• SUPPLIED INFORMATION:
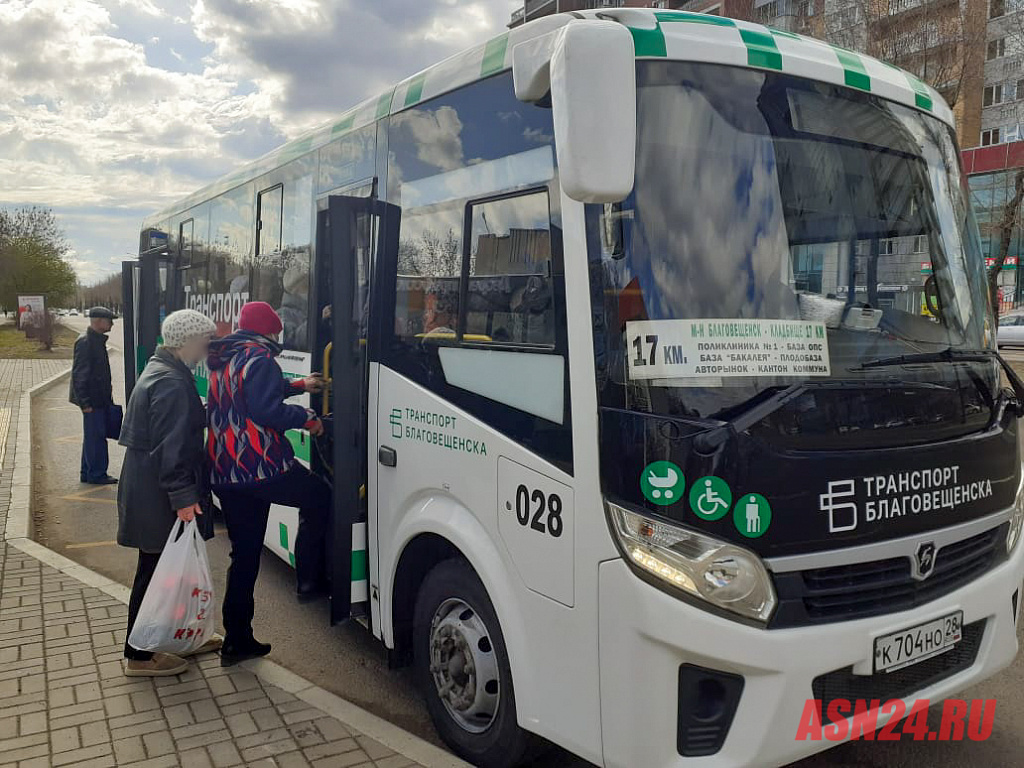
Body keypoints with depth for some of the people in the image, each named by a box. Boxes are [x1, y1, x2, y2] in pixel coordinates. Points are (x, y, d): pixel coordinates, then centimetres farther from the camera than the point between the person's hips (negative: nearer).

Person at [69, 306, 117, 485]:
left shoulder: (98, 340, 14)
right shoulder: (85, 342, -16)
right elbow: (79, 374, -20)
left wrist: (107, 391, 20)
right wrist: (85, 402, -21)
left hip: (100, 398, 10)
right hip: (92, 400, -10)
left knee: (93, 436, 15)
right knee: (96, 436, -4)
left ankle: (88, 473, 24)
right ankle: (96, 474, 4)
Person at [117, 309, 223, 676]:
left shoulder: (161, 371, 13)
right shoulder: (172, 384, -20)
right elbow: (170, 447, -25)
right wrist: (184, 497, -25)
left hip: (150, 489, 11)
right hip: (158, 497, -10)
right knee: (156, 570, 1)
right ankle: (140, 656, 13)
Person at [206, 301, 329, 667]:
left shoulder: (224, 362, 19)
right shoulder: (259, 358, -10)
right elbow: (266, 409, -21)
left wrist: (299, 385, 36)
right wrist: (307, 418, -7)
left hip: (224, 473, 9)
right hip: (260, 467, -9)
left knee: (244, 556, 13)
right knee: (319, 496, 15)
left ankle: (236, 640, 17)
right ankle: (310, 579, 14)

• EXERCISE: Pick out every line in the rows above that contains the string "elbow", matching case exactly, and copy each one in full.

• ANSWER FOR THE TASK:
right elbow: (79, 374, -20)
right elbow: (170, 447, -25)
right elbow: (266, 409, -21)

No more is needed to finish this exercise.